Malignant tumours that originate in other types of cell (muscle, blood vessels, stroma, hormone- or melanin-producing cells) are very rare and give rise to sarcomas, carcinomas, neuroendocrine tumours, melanomas, etc. Metastasis to the cervix (the growth of tumours that originally developed in another organ) are extremely rare.
Classification according to the size and spread
STAGE I. Microinvasive tumours that are invisible to the naked eye and can only be diagnosed by microscopy (Stage IA) or visible tumours that are still confined to the cervix (Stage IB).
STAGE II. Tumours that have spread into neighbouring tissues such as the ligaments that attach the cervix to the pelvic wall (parametrium) or the vagina.
STAGE III. Tumours that extend into the lower portion of the vagina (Stage IIIA) or the pelvic wall (Stage IIIB).
STAGE IV. Tumours that now affect the inside of the bladder or rectum (Stage IVA) or metastasis to distant organs (Stage IVB).
How many women does it affect?
Cervical cancer is the fourth most common cancer worldwide. Approximately 80% of cases are diagnosed in developing countries that do not have screening and prevention or vaccination programmes in place.
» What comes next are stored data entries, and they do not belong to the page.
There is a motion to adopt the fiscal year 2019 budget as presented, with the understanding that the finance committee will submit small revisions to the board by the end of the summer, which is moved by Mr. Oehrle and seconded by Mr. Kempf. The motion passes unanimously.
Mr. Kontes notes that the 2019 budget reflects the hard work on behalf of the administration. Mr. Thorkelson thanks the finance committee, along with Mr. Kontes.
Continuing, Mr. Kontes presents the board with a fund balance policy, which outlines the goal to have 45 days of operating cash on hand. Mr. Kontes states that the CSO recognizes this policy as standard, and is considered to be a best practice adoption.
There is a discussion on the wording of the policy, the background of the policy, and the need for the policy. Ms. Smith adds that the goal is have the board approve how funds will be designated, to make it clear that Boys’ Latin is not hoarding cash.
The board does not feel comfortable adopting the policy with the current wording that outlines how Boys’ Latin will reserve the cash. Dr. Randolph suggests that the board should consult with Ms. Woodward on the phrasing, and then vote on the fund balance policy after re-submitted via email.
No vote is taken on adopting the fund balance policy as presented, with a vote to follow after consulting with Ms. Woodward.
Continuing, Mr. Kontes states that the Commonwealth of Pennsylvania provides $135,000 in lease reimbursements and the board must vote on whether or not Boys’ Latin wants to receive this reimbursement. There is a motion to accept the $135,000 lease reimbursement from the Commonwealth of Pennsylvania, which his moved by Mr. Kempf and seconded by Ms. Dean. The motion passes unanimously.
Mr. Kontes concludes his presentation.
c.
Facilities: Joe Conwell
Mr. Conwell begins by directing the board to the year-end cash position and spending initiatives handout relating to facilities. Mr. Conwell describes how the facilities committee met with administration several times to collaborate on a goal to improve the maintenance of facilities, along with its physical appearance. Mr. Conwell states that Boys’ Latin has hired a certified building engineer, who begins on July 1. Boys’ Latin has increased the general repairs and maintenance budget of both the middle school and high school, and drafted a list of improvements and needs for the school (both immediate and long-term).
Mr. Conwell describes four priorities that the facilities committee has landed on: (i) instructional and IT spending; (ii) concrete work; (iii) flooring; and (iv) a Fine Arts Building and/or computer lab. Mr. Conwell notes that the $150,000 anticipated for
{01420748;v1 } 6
In Europe, around 35,000 new cases are diagnosed each year (it affects 1 in 110 women at some point in their lifetime). The maximum prevalence is seen in women aged 45–55 years. Cervical cancer is the second most frequent cancer affecting women in Europe under the age of 45. In Spain, it is estimated to affect 7 in every 100,000 women. Around 2,100 new cases are diagnosed each year and it is responsible for about 800 deaths.